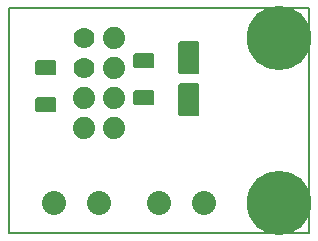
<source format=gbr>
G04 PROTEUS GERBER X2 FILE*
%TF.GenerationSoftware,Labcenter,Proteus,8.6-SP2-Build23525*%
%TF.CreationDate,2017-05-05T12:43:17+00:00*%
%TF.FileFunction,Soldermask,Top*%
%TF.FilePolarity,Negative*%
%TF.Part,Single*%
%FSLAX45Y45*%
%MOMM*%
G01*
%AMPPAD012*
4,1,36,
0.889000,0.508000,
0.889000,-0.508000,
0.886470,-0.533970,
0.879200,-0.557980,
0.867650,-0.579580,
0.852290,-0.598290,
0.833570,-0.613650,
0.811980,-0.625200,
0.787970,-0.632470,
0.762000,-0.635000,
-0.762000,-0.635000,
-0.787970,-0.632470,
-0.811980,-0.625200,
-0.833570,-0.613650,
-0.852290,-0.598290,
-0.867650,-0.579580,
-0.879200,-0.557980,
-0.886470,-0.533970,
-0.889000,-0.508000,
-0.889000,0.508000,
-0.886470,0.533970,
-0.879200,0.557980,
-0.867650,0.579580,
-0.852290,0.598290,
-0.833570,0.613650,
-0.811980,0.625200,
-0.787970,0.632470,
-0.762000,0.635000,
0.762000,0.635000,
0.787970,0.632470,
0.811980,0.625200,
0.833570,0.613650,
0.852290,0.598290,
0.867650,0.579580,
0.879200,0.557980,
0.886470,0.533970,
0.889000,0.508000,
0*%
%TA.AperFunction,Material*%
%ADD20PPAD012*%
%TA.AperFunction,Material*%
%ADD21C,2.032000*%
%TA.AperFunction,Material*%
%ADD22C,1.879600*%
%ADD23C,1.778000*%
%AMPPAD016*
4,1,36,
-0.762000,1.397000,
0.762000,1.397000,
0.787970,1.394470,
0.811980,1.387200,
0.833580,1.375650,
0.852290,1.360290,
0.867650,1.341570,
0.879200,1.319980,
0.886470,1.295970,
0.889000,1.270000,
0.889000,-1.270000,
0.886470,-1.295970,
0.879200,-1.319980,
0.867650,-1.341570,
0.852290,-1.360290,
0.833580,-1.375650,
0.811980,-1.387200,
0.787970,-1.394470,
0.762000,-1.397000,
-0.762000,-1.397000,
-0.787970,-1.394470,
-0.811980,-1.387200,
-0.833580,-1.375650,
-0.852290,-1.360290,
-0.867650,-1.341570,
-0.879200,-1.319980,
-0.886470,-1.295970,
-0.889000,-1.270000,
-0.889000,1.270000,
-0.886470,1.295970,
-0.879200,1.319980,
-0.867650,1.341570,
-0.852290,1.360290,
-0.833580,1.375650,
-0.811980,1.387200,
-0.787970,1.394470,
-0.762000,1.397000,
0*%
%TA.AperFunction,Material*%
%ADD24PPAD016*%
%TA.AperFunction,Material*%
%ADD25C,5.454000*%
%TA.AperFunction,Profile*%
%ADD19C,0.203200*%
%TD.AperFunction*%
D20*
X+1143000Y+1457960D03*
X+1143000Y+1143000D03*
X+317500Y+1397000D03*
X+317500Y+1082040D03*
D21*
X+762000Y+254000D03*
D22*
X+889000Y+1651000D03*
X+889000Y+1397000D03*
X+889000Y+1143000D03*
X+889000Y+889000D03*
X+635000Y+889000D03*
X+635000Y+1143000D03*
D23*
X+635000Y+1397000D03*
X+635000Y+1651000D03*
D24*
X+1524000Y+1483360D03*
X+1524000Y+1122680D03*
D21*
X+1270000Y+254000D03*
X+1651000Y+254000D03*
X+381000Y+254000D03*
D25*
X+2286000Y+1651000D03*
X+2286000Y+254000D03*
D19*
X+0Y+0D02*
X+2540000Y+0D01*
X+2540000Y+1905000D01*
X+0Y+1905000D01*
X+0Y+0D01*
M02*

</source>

-=-=-

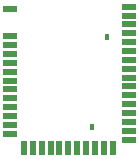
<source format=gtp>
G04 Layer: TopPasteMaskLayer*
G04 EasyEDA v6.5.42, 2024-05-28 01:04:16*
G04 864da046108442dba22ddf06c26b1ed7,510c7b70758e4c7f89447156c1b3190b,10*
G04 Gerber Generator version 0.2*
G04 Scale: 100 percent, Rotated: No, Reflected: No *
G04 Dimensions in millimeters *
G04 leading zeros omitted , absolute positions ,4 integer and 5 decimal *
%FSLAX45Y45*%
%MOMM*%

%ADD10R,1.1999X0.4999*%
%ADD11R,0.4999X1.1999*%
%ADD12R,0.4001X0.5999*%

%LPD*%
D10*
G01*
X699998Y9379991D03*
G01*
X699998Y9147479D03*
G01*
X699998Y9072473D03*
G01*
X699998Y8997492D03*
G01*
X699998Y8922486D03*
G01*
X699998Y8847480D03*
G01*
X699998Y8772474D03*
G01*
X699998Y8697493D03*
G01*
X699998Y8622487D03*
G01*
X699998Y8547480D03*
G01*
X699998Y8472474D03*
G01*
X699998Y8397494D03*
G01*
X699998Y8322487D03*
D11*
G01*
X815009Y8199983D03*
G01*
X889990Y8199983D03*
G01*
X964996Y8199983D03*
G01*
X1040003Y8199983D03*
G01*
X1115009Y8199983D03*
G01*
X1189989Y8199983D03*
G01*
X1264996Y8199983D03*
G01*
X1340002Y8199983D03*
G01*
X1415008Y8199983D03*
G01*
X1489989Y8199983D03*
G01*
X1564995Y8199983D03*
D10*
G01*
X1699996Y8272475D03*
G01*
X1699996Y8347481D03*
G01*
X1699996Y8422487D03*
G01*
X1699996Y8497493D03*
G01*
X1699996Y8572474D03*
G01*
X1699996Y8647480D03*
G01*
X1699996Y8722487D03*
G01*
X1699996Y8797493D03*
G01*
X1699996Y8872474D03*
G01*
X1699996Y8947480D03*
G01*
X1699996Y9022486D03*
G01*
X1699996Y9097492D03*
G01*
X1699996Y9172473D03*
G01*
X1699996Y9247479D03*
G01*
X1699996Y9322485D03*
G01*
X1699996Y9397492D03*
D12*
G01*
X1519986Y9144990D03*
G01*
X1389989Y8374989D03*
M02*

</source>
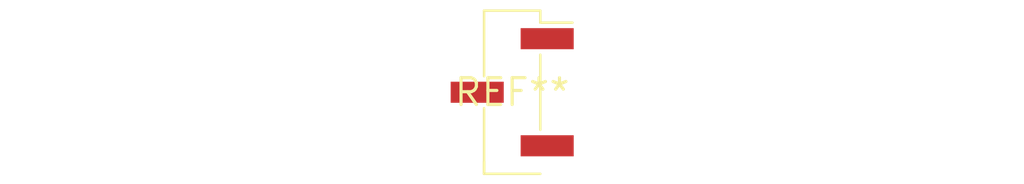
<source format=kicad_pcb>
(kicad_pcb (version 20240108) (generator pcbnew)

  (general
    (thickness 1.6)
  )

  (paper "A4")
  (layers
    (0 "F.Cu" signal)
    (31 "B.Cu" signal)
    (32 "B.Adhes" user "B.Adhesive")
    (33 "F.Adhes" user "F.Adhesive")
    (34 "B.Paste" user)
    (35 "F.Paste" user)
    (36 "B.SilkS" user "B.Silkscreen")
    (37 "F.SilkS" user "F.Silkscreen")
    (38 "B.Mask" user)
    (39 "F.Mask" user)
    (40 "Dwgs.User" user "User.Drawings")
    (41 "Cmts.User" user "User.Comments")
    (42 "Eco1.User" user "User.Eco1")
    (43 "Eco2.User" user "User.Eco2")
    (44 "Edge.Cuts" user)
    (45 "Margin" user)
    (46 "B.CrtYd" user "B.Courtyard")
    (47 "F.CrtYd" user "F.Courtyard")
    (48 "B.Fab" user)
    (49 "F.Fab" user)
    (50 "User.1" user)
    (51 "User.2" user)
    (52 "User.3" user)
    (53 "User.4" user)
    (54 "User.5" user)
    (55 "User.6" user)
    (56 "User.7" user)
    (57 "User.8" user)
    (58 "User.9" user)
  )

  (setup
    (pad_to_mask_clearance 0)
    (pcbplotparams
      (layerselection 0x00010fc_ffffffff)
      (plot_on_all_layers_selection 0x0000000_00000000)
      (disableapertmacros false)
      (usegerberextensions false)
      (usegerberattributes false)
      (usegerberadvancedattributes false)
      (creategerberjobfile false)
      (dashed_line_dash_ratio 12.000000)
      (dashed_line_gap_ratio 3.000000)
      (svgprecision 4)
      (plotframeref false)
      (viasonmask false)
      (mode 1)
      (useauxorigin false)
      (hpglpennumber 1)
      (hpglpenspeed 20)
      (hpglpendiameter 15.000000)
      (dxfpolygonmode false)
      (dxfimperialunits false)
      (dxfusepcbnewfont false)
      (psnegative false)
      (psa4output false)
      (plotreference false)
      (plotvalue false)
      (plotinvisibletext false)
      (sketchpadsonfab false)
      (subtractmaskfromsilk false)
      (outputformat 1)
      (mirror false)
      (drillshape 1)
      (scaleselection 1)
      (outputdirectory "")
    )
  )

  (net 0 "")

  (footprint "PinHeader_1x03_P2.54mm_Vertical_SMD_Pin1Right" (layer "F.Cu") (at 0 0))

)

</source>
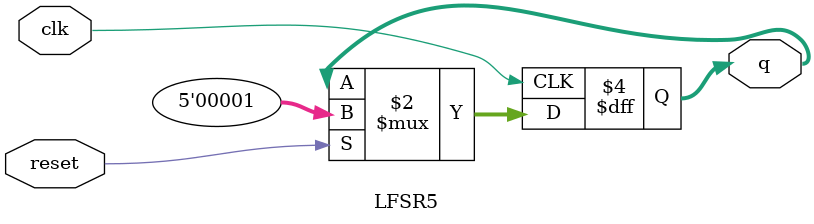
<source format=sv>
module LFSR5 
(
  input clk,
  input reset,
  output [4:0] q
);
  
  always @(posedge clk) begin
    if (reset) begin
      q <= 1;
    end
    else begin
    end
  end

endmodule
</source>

-=-=-

Among the lines of the data, which ones contain the word "Courtyard"? Show them.

Solution to the exercise:
    (46 "B.CrtYd" user "B.Courtyard")
    (47 "F.CrtYd" user "F.Courtyard")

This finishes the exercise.